Being Takamatsu's pet foreigner has its perks, like an all expenses paid island hopping trip to see all the local art exhibits. The Setouchi art festival is apparently very famous:

"The Setouchi International Art Festival is an annual art festival held across the small islands of the Seto Inland Sea, an area known as a mecca of contemporary art in Japan. The festival gives visitors a chance to experience both the works of art and local island culture of this unique region."

And many famous artists come to participate every year. Read more about it here. Some of the pieces were beautiful and intriguing, some were confusing and unimpressive. Either way they are spread out over the dozen or so islands in the Set Inland Sea and we tramped over quite a few of them. It was a long day of hiking and avoiding heat exhaustion but it utilized the one class I had even taken at Eckerd that was even remotely related to Japan - Japanese Art Through the Ages.

From that class I learned - and it was confirmed by this adventure - that Japanese art, both modern and ancient, is very subtle. Even anime, though crazy and ridiculous at times, uses lines to imply rather than to fully spell out an image. Its one of the reasons I stopped trying to draw it, because it seemed like such a cop out. Though I still love to look at it.

Erin's handler from the City Office, Mariko, was our guide, and along for the ride were two high school girls from St. Petersburg who are participating in a cultural exchange for the summer, their host families, and Prof. Adachi from Eckerd who has the honor of being the only Japanese teacher there and Erin's own personal Jesus.

I knew Adachi-sensei from my time at Eckerd because all my friends were taking Japanese and they would always drag me to their Japanese department parties. My friends would tell her stories about things that I did - I'm pretty sure I'm burned in her memory as 'the other one'.

It was a great time for Erin because Adachi-sensei got to see how well she's getting along in Japan and how amazing her Japanese skillz have gotten (she said, and I quote "your Japanese is Impeccable". This was a very big deal for Erin). Adachi-sensei took the opportunity to tell me that I should have taken Japanese instead of Spanish at Eckerd and, honestly, if I had, I would probably have two degrees right now instead of one. But that's another rant for another time.

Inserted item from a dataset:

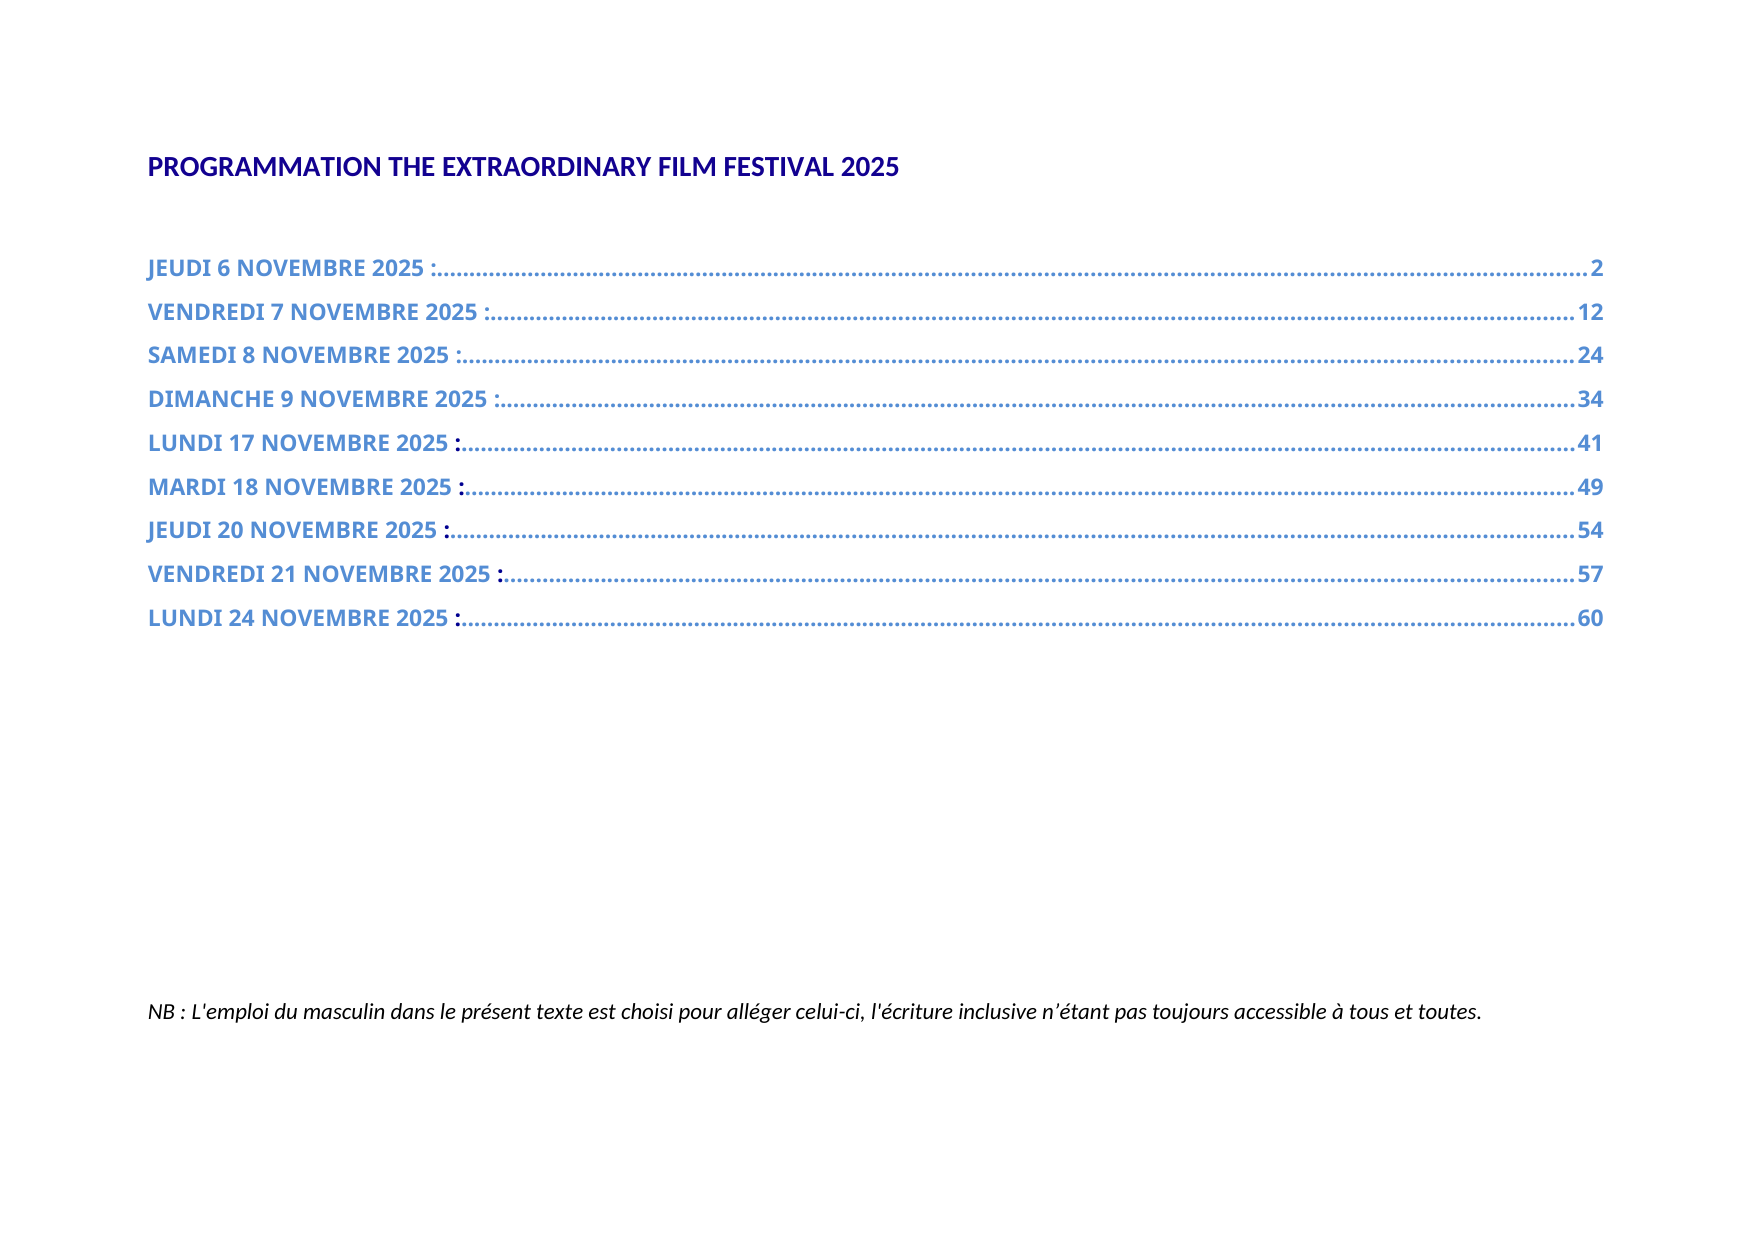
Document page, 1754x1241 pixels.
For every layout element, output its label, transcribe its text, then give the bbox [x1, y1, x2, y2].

text PROGRAMMATION THE EXTRAORDINARY FILM FESTIVAL 2025 [148, 148, 1606, 183]
text NB : L'emploi du masculin dans le présent texte est choisi pour alléger celui-ci, l'écriture inclusive n’étant pas toujours accessible à tous et toutes. [148, 997, 1606, 1025]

The day ended with a farewell dinner for Adachi-sensei with more people from City Hall which was very much an education in a traditional Japanese business dinner.

Things I Knew: Never stick your chopstick into your food - this indicated it is an offering to the spirits. Always wait until the most important person at the table starts to eat before you do. Always monitor the drink levels of your companions; pour them a new drink if they get low. Never pour yourself a drink. Always accept gifts/business cards with both hands and make sure you do something acceptable with them when you have them. For example, don't accept a business card with both hands and then shove it unceremoniously into your back pocket.

Things I Didn't Know: NEVER touch chopsticks with another person. Don't let your chopsticks touch the table, when you are done, put them across your bowl or plate. Always finish every last bit of your food (In Korea, its the opposite. A clean plate means your host has been neglectful and isn't feeding you enough). Always turn your chopsticks around to use the other side when taking food from the communal bowl. Always clap after a toast.

The eldest person is supposed to pay for the rest, and so, all day, Adachi-sensei and Mariko-san were duking it out over who got to buy us ice cream, lunch, etc. Erin dubbed it the Battle of the Super Powers. Since the dinner was already paid for they took a break and we all just talked. I talked a little less than the others because I didn't understand Japanese.

And that was only day one. I'll type the rest later - my fingers hurt. And soon to come - Pictures!